STUDY MATERIAL: Begin

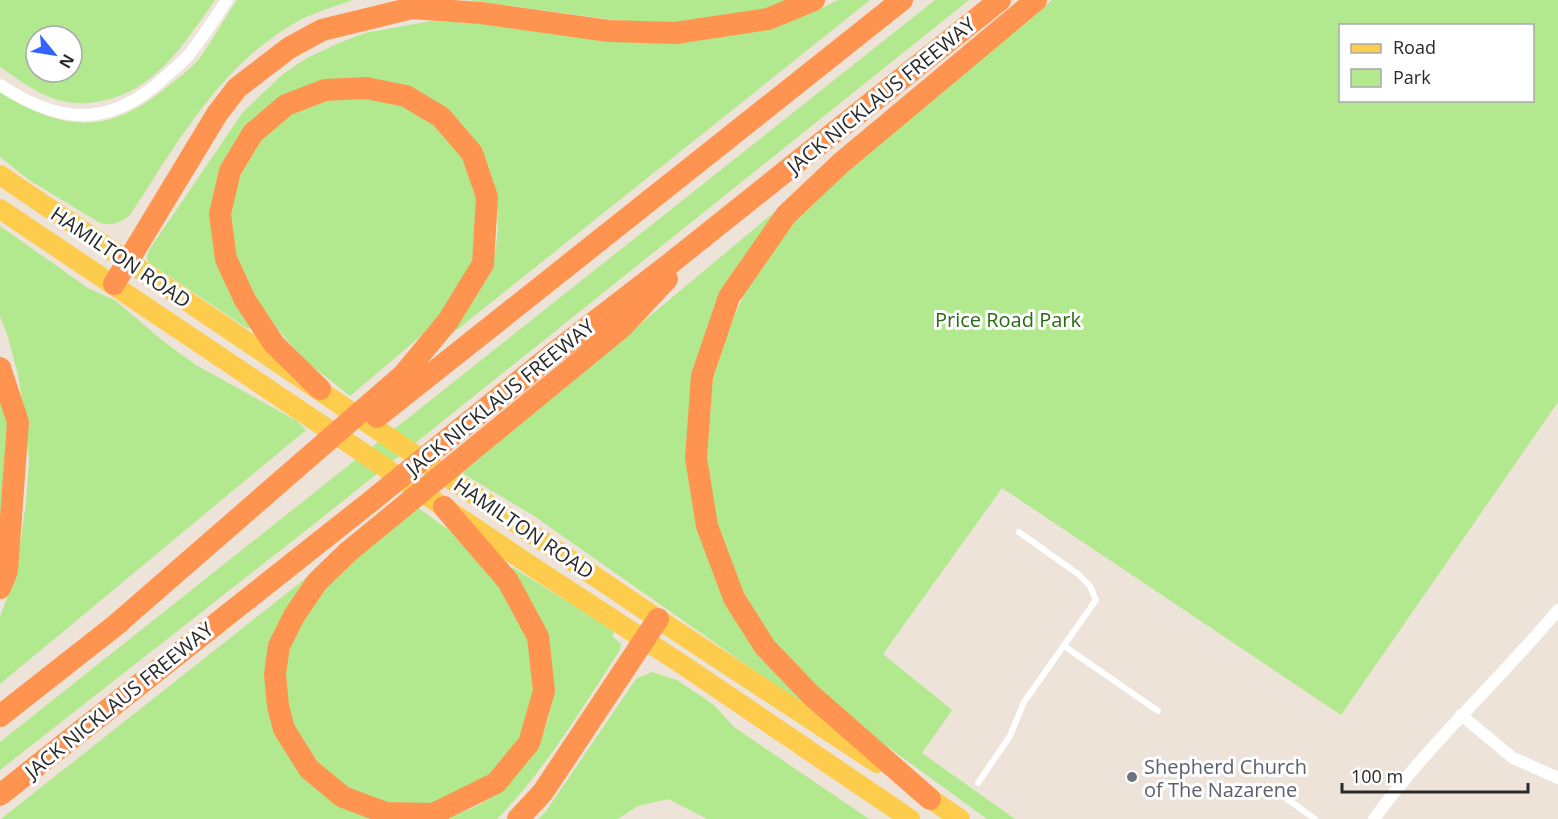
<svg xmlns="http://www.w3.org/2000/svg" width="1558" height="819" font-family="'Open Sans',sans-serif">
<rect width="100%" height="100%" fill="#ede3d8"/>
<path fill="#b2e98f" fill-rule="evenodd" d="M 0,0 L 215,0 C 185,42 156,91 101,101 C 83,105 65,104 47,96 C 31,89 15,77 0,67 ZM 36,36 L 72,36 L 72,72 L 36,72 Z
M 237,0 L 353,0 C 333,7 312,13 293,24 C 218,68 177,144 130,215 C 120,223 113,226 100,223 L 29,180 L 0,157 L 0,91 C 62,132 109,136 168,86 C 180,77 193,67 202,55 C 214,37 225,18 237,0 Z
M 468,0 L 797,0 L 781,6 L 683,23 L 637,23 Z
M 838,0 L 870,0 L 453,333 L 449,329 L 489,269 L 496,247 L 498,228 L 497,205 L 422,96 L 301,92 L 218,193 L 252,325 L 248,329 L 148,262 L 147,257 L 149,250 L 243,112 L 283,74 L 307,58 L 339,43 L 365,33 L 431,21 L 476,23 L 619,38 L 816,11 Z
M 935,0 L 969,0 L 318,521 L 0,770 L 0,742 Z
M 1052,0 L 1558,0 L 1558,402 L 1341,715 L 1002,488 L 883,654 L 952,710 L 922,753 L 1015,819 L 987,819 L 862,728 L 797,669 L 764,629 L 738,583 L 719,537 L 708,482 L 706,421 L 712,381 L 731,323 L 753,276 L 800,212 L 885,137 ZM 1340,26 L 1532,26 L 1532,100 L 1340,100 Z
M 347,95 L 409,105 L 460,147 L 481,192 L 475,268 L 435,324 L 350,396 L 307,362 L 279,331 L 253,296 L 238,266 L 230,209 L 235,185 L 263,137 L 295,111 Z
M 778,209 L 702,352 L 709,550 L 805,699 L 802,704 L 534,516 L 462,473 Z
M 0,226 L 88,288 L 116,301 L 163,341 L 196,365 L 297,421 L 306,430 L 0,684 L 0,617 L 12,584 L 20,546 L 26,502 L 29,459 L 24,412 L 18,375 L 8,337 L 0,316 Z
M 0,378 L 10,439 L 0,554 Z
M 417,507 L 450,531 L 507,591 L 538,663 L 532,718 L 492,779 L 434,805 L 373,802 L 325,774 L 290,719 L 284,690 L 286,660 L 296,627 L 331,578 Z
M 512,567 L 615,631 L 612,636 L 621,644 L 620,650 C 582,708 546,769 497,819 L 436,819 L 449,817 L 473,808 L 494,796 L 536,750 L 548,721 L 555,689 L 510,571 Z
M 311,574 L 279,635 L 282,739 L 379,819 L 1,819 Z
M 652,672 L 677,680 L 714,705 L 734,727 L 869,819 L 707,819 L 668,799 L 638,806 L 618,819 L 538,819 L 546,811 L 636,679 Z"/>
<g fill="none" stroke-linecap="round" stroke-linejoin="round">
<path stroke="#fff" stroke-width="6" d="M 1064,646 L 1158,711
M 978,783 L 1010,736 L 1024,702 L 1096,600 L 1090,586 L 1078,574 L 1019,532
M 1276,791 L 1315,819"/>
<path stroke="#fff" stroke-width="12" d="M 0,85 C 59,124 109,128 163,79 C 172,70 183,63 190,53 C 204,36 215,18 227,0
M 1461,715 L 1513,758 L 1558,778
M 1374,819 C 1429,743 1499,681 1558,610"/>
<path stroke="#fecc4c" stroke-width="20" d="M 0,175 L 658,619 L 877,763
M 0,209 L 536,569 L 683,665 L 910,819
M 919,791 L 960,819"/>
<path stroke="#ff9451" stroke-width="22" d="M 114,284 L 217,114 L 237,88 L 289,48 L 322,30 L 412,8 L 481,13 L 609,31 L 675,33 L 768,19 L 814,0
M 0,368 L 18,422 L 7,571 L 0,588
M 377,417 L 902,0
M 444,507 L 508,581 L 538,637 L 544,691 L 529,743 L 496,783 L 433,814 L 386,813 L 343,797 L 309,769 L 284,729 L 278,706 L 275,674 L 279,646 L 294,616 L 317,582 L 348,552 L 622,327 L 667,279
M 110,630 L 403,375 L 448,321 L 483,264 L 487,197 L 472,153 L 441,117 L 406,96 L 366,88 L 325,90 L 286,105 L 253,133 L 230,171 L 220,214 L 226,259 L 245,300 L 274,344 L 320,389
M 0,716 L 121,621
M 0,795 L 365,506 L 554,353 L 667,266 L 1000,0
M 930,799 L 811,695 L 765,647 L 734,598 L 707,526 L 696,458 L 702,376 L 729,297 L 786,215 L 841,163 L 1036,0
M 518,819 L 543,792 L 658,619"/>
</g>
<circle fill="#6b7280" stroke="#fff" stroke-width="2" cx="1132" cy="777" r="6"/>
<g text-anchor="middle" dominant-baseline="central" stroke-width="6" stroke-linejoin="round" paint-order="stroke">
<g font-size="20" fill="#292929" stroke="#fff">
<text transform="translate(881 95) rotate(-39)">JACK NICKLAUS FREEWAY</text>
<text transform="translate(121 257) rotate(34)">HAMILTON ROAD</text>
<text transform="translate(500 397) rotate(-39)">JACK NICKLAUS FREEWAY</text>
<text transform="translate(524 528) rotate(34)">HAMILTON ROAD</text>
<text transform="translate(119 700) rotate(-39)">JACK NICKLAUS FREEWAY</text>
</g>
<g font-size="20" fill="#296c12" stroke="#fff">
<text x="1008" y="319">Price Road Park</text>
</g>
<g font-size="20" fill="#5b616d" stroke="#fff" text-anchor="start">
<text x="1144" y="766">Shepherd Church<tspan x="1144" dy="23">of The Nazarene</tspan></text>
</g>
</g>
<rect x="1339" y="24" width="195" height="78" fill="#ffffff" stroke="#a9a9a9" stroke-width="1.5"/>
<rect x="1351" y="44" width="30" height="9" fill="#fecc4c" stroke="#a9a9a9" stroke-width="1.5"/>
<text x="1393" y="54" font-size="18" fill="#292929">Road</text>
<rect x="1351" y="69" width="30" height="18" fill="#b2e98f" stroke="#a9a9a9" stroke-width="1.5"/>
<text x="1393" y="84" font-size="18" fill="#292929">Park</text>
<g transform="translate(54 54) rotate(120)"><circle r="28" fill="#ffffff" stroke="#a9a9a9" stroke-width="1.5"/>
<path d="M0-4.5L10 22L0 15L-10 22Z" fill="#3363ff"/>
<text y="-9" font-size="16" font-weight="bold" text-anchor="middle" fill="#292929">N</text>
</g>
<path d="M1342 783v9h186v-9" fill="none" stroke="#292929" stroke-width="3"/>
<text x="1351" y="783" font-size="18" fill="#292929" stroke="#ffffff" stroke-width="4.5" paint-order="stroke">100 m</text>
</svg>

STUDY MATERIAL: End
STUDY MATERIAL: Begin

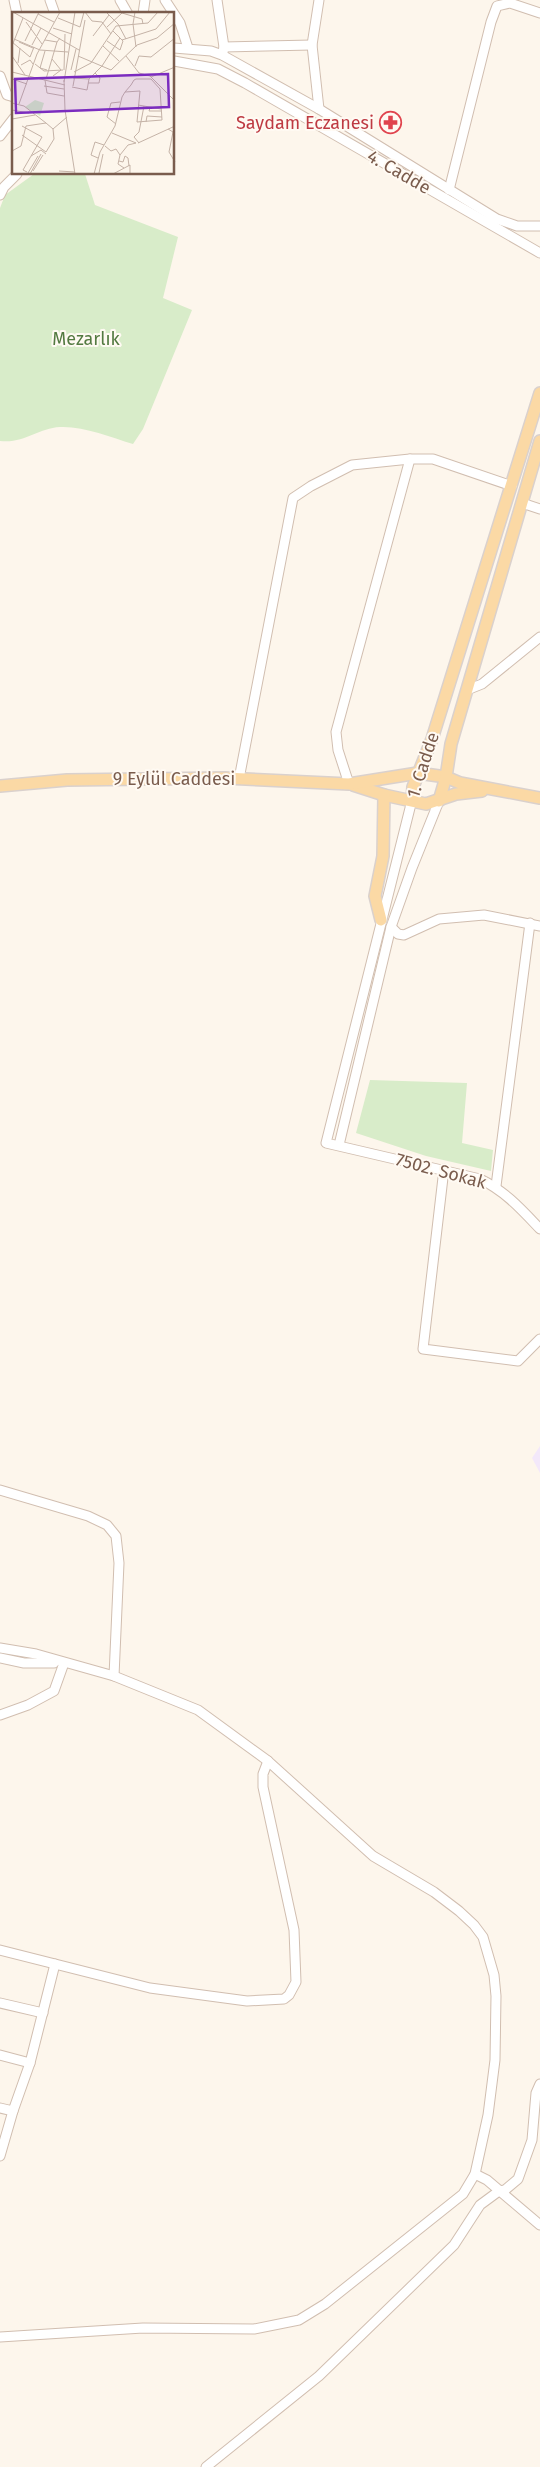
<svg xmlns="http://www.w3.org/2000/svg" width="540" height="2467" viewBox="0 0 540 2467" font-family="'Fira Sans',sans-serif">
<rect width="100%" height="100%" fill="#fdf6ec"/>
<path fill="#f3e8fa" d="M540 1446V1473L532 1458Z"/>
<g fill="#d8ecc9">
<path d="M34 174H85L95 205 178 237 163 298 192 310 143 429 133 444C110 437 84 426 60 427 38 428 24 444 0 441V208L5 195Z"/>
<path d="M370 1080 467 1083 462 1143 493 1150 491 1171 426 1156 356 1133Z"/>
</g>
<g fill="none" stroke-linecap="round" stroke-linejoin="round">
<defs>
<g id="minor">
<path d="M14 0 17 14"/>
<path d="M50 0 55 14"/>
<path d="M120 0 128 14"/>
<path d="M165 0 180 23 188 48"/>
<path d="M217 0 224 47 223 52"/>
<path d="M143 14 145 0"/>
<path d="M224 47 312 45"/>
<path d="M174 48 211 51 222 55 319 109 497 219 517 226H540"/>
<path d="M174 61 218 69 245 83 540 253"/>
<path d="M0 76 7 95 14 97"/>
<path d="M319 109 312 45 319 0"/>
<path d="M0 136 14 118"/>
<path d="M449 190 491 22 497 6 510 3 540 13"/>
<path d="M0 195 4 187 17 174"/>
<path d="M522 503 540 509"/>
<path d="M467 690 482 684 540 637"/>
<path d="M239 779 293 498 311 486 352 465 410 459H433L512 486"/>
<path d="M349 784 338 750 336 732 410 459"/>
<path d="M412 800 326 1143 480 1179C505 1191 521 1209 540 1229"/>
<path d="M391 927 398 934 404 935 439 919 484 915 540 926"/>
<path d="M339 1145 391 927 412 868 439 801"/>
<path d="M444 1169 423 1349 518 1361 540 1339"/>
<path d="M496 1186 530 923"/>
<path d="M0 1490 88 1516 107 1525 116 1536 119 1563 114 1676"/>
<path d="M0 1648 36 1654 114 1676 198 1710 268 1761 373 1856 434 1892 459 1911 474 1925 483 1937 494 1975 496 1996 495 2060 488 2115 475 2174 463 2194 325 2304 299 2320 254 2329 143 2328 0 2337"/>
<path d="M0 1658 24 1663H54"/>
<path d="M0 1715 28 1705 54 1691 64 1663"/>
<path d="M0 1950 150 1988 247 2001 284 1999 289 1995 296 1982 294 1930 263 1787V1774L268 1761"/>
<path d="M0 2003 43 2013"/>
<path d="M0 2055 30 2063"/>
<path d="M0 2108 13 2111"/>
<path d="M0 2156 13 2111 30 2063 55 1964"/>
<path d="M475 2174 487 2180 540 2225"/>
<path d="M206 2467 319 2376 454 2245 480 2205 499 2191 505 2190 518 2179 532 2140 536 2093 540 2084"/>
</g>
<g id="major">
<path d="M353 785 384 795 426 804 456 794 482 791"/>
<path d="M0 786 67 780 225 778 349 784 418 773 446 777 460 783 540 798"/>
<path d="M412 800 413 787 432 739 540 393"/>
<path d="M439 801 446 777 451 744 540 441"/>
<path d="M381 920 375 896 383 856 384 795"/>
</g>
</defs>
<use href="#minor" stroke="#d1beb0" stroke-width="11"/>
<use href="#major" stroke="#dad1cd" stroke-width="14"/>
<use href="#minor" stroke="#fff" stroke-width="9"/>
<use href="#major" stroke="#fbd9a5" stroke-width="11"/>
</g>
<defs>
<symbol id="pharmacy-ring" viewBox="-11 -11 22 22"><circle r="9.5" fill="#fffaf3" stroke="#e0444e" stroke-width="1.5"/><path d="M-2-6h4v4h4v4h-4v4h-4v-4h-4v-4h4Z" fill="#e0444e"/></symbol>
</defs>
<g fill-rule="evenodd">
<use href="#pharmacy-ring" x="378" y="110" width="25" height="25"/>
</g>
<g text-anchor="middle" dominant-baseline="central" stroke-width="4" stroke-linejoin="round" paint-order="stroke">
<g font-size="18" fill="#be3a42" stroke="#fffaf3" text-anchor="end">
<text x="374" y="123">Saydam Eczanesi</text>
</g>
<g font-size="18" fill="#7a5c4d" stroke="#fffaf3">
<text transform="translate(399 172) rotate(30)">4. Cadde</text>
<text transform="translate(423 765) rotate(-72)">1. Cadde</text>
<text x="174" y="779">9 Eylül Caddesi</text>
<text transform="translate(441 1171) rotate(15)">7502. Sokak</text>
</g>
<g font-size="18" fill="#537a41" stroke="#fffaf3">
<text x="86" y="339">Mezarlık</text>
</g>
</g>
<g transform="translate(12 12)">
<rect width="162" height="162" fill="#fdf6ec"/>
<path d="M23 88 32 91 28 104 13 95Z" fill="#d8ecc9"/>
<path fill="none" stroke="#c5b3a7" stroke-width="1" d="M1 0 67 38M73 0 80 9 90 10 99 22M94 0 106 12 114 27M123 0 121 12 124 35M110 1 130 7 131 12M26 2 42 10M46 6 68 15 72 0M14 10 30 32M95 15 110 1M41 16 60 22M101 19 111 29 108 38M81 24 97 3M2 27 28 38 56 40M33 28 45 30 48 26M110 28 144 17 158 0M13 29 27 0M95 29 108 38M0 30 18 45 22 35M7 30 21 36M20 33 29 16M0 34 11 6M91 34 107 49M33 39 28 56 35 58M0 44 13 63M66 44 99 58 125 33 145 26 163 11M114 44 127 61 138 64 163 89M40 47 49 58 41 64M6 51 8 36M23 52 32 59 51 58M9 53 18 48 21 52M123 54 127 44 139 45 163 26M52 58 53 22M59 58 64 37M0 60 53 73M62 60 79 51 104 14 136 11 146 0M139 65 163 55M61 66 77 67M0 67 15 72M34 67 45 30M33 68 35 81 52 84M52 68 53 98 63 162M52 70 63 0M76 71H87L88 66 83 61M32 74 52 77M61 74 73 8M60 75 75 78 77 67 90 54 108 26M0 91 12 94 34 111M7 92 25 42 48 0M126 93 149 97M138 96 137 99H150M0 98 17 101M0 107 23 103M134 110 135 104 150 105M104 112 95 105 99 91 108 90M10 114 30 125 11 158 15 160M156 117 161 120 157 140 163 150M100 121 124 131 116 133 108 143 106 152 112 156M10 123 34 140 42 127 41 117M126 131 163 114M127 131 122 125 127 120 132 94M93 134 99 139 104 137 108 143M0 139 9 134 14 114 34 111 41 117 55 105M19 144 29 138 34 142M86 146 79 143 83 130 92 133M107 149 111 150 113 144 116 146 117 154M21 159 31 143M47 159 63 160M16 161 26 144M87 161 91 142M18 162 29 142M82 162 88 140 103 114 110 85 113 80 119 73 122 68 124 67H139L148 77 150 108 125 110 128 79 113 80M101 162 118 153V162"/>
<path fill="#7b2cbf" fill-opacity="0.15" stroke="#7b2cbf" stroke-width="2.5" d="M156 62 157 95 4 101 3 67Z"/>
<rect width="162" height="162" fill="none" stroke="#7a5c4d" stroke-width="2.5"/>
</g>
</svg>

STUDY MATERIAL: End

WHAT TO DO: Exactly how many lines in the data above hold "dominant"? State that number only.

RESULT BELOW: 2